May 17, 2019 News Release

Southern Fulton High School Students’ Artwork Unveiled at Sideling Hill Turnpike Service Plaza

Southern Fulton High School Students’ Artwork Unveiled at Sideling Hill Turnpike Service Plaza

Waterfall, PA — Pennsylvania Turnpike Commission (PTC) CEO Mark Compton Pennsylvania and Council on the Arts (PCA) Executive Director Karl Blischke unveiled artwork today at Sideling Hill Turnpike Service Plaza. Southern Fulton High School students designed and created the installation. The project is part of Art Sparks, a PTC and PCA partnership that brings student-created artwork to service plazas across the PTC’s 550-mile system.

“This project was quite an undertaking for all of you,” said PTC CEO Mark Compton addressing the students in attendance. “We have watched your diligent work with great admiration over the course of this project. As you know, one of the goals of the Art Sparks program is to tie the Turnpike to our neighboring regions. Today we see the masterly and inventive way you have accomplished that and showcased your region.”

Titled “Our Life. Our Story,” the installation features an intricate collage of photographs taken from around the region by Southern Fulton High School art students, juxtaposed with historic images from the Turnpike’s 75th anniversary publication, “The Pennsylvania Turnpike Moments in Motion.” A ‘roadway’ also winds through the piece, representing the Turnpike, composed of Polaroid photos taken throughout the project. The collage nests within a metal framework shaped to represent the outline of Pennsylvania, fabricated by Fulton County Area Vocational Technical School (AVTS) welding students. The finished piece is now permanently installed inside the service plaza for visitors to enjoy.

Working in coordination with the PCA’s regional Arts in Education partner and the York County Cultural Alliance, Southern Fulton High School art students and Fulton County AVTS welding students were mentored by teaching artist and professional photographer, Dorie Heyer, Southern Fulton High School art teacher, Carolyn Mottern, and Fulton County AVTS welding teacher, Bruce Shipley, to design and create the artwork.

This is the seventh project created through Art Sparks.
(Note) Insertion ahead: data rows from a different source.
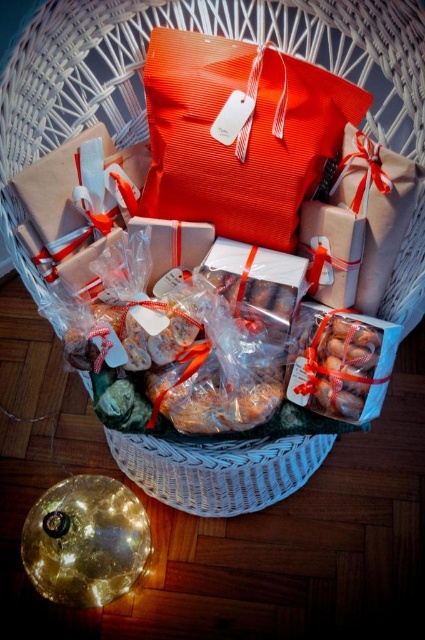
Question: Which point is farther to the camera?

Choices:
 (A) translucent plastic bag of cookies at center
 (B) matte orange fabric gift bag at center

Answer: (A)

Question: Does matte orange fabric gift bag at center have a larger size compared to translucent plastic bag of cookies at center?

Choices:
 (A) yes
 (B) no

Answer: (A)

Question: Can you confirm if matte orange fabric gift bag at center is wider than translucent plastic bag of cookies at center?

Choices:
 (A) no
 (B) yes

Answer: (B)

Question: Among these points, which one is farthest from the camera?

Choices:
 (A) (319, 330)
 (B) (218, 131)

Answer: (A)

Question: Can you confirm if matte orange fabric gift bag at center is positioned above translucent plastic bag of cookies at center?

Choices:
 (A) no
 (B) yes

Answer: (B)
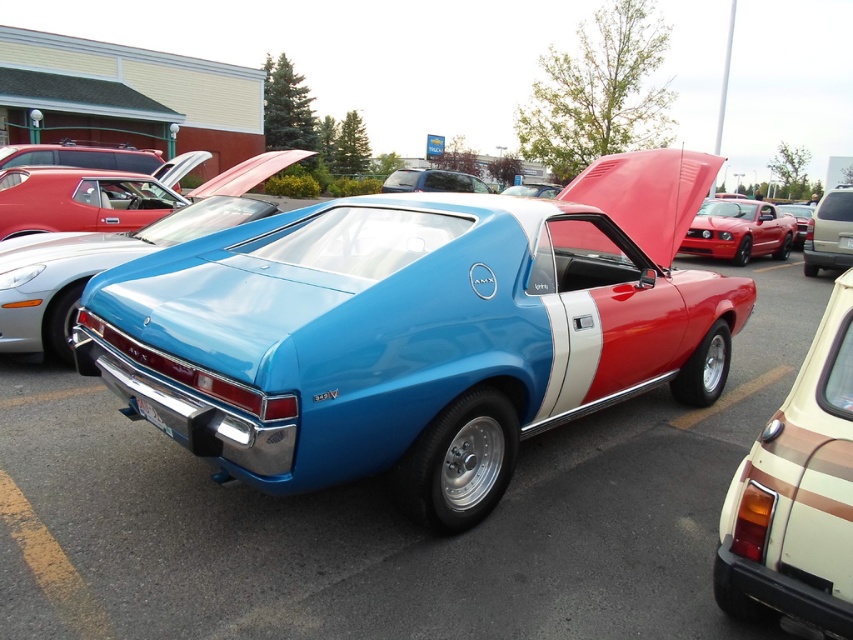
Question: Is shiny metallic car at center wider than shiny red car at center?

Choices:
 (A) yes
 (B) no

Answer: (A)

Question: Among these points, which one is nearest to the camera?

Choices:
 (A) click(171, 432)
 (B) click(146, 170)
 (C) click(662, 419)

Answer: (A)

Question: Can you confirm if glossy metallic car at center is positioned above shiny red car at upper left?

Choices:
 (A) no
 (B) yes

Answer: (A)

Question: Which point is farther to the camera?

Choices:
 (A) glossy metallic car at center
 (B) beige matte sedan at lower right

Answer: (A)

Question: Which object is farther from the camera taking this photo?

Choices:
 (A) glossy metallic car at center
 (B) matte silver suv at center

Answer: (B)

Question: Does shiny red car at upper left have a larger size compared to shiny red car at center?

Choices:
 (A) no
 (B) yes

Answer: (A)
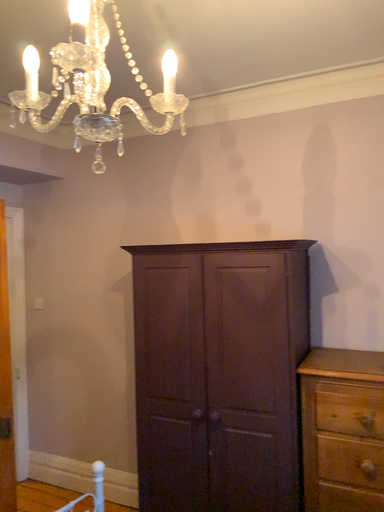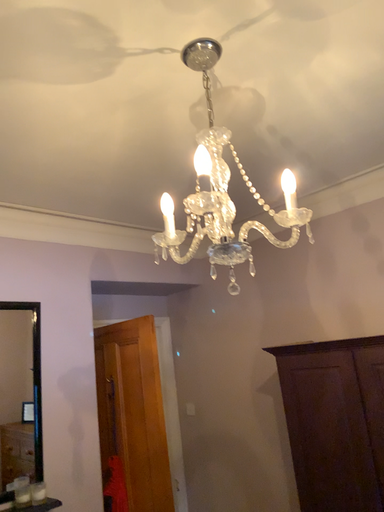
Question: Which way did the camera rotate in the video?

Choices:
 (A) rotated left
 (B) rotated right

Answer: (A)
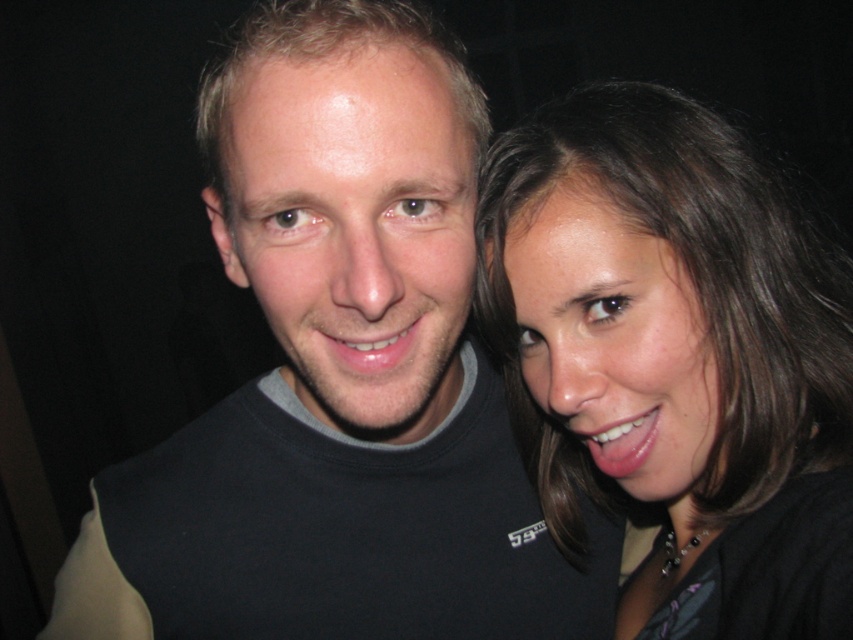
You are taking a photo of two people standing in front of you. You notice two points in the image at coordinates point (289,493) and point (770,472). Which of these points is closer to your camera?

Point (289,493) is closer to the camera than point (770,472) because it is further to the camera than the other point.

You are a photographer trying to focus on the black matte t shirt at center in the image. The camera has a focus point at position (337, 376). Is the focus point correctly placed to capture the black matte t shirt at center?

Yes, the focus point at (337, 376) is correctly placed to capture the black matte t shirt at center as the point indicates the location of the black matte t shirt at center.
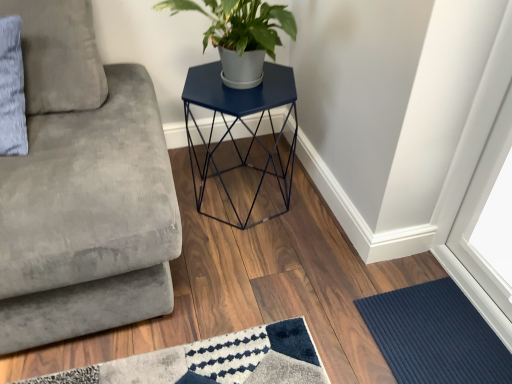
Question: Can you confirm if navy blue ribbed mat at lower right is wider than matte blue hexagonal table at center?

Choices:
 (A) yes
 (B) no

Answer: (B)

Question: From the image's perspective, would you say navy blue ribbed mat at lower right is shown under matte blue hexagonal table at center?

Choices:
 (A) no
 (B) yes

Answer: (B)

Question: Can you confirm if navy blue ribbed mat at lower right is taller than matte blue hexagonal table at center?

Choices:
 (A) yes
 (B) no

Answer: (B)

Question: Is navy blue ribbed mat at lower right smaller than matte blue hexagonal table at center?

Choices:
 (A) yes
 (B) no

Answer: (A)

Question: Is matte blue hexagonal table at center a part of navy blue ribbed mat at lower right?

Choices:
 (A) yes
 (B) no

Answer: (B)

Question: Considering the positions of navy blue ribbed mat at lower right and gray fabric pillow at upper left in the image, is navy blue ribbed mat at lower right taller or shorter than gray fabric pillow at upper left?

Choices:
 (A) short
 (B) tall

Answer: (A)

Question: Is navy blue ribbed mat at lower right inside the boundaries of gray fabric pillow at upper left, or outside?

Choices:
 (A) outside
 (B) inside

Answer: (A)

Question: Is point (467, 377) positioned closer to the camera than point (74, 100)?

Choices:
 (A) closer
 (B) farther

Answer: (A)

Question: From a real-world perspective, is navy blue ribbed mat at lower right above or below gray fabric pillow at upper left?

Choices:
 (A) below
 (B) above

Answer: (A)

Question: Is point (198, 210) positioned closer to the camera than point (73, 215)?

Choices:
 (A) farther
 (B) closer

Answer: (A)

Question: Is matte blue hexagonal table at center wider or thinner than velvet gray studio couch at left?

Choices:
 (A) wide
 (B) thin

Answer: (B)

Question: Is matte blue hexagonal table at center bigger or smaller than velvet gray studio couch at left?

Choices:
 (A) small
 (B) big

Answer: (A)

Question: Considering their positions, is matte blue hexagonal table at center located in front of or behind velvet gray studio couch at left?

Choices:
 (A) front
 (B) behind

Answer: (B)

Question: From the image's perspective, is gray fabric pillow at upper left positioned above or below matte blue hexagonal table at center?

Choices:
 (A) below
 (B) above

Answer: (B)

Question: Based on their sizes in the image, would you say gray fabric pillow at upper left is bigger or smaller than matte blue hexagonal table at center?

Choices:
 (A) small
 (B) big

Answer: (A)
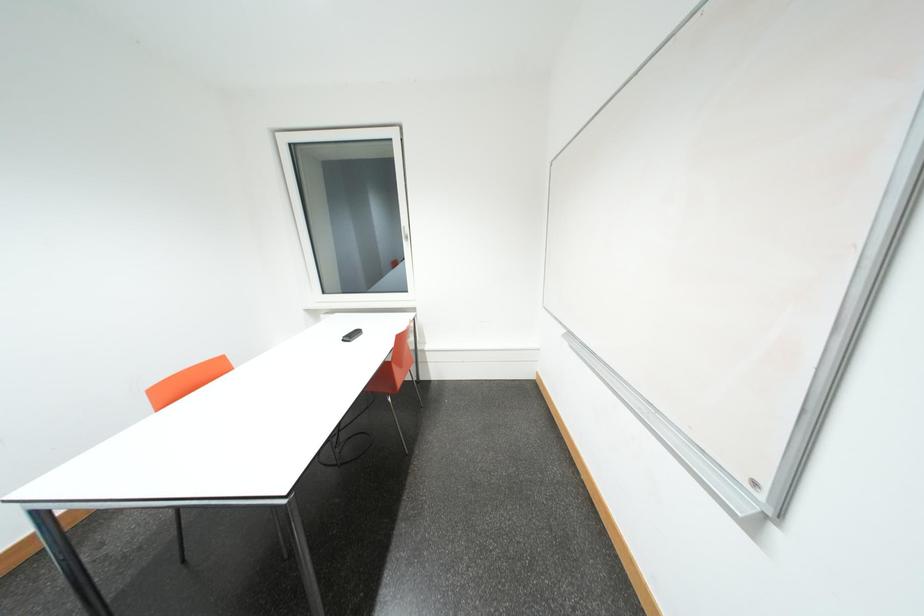
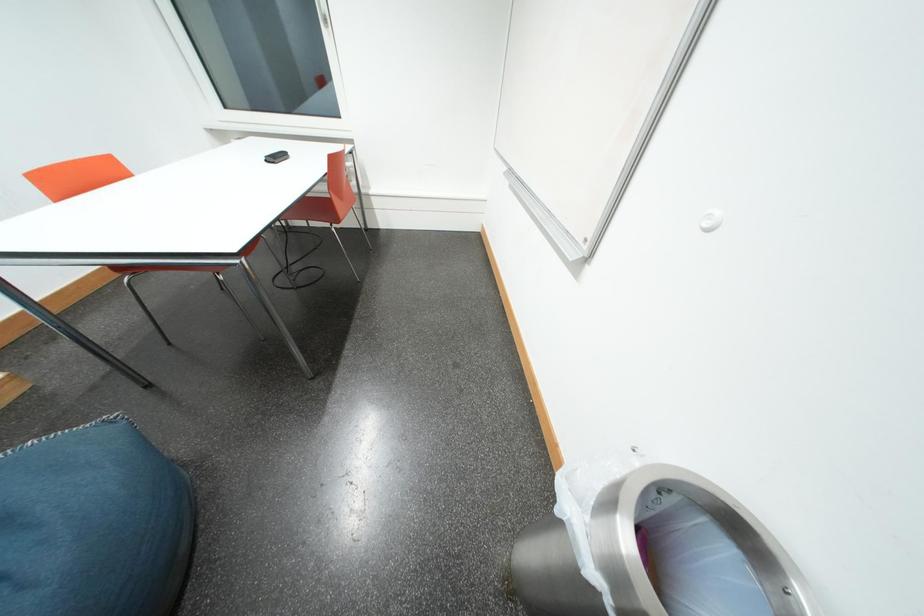
Question: How did the camera likely rotate?

Choices:
 (A) Left
 (B) Right
 (C) Up
 (D) Down

Answer: (D)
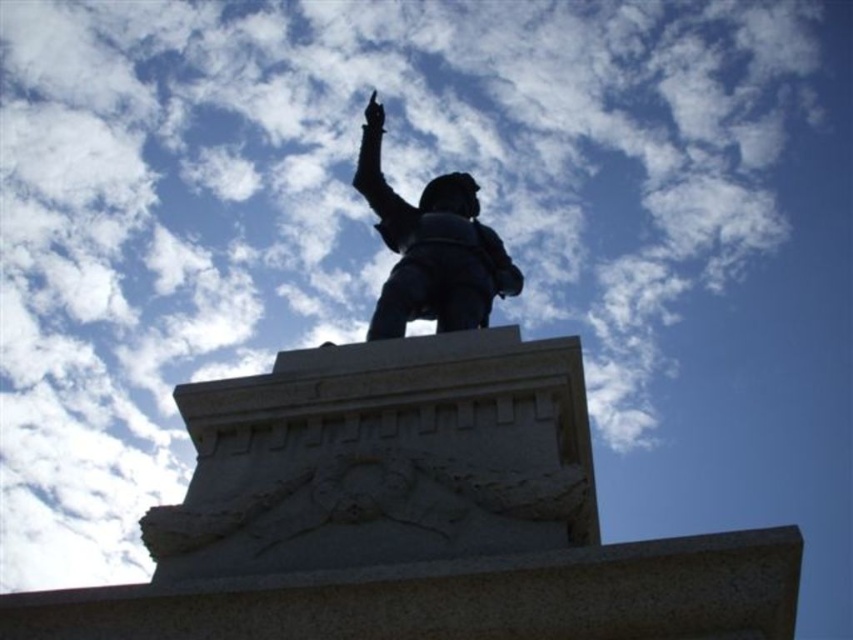
Question: Does black metal statue at center have a larger size compared to bronze statue at center?

Choices:
 (A) no
 (B) yes

Answer: (B)

Question: Among these objects, which one is nearest to the camera?

Choices:
 (A) black metal statue at center
 (B) bronze statue at center

Answer: (A)

Question: Which point appears farthest from the camera in this image?

Choices:
 (A) (451, 204)
 (B) (408, 435)

Answer: (A)

Question: Is black metal statue at center in front of bronze statue at center?

Choices:
 (A) yes
 (B) no

Answer: (A)

Question: Does black metal statue at center lie behind bronze statue at center?

Choices:
 (A) yes
 (B) no

Answer: (B)

Question: Among these points, which one is nearest to the camera?

Choices:
 (A) (386, 230)
 (B) (286, 432)

Answer: (B)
The unveiling event drew individuals from the community to help celebrate, including students, families and local and state officials.

“The blending of photography, welding and design evidenced in this finished artwork is an excellent example of the broad forms that art and creativity can take in Pennsylvania’s classrooms,” said Karl Blischke, PCA executive director. “Skills acquired on projects like this, and on all the Art Sparks projects to-date, help students succeed in school and build the talent pipeline of innovators who may eventually play critical roles in the creative workforce.”

“Art brings creativity to the classroom,” explained Carolyn Mottern. “Our art students have learned so much in the design, execution and collaboration involved in this project. But interestingly enough, I was also able to experience first-hand the interest Turnpike travelers have in learning about Fulton County when a plaza visitor from Arizona stopped to ask me questions about what they were seeing here. The students are thrilled that their work will have this range of impact on so many.”          

“Working with other students and learning about them and their own artistic style was very rewarding and will have a lasting impact on our school and our community,” said Riley Francis, Southern Fulton County High School senior. “As people see ‘Our Life. Our Story,’ I am hopeful they will be left with a small understanding about the people who live within the neighboring communities – and perhaps even see something that they were not expecting.”

Art Sparks pairs K-12 art students and teaching artists from the PCA’s Arts in Education resident artist roster with the goal to install a local, student-created artwork in every service plaza, system-wide, over the next five-to-eight years. Schools near each respective service plaza host 20-day residencies led by a local PCA teaching artist. Students work with the artist and members of the community to create artwork that reflects the region.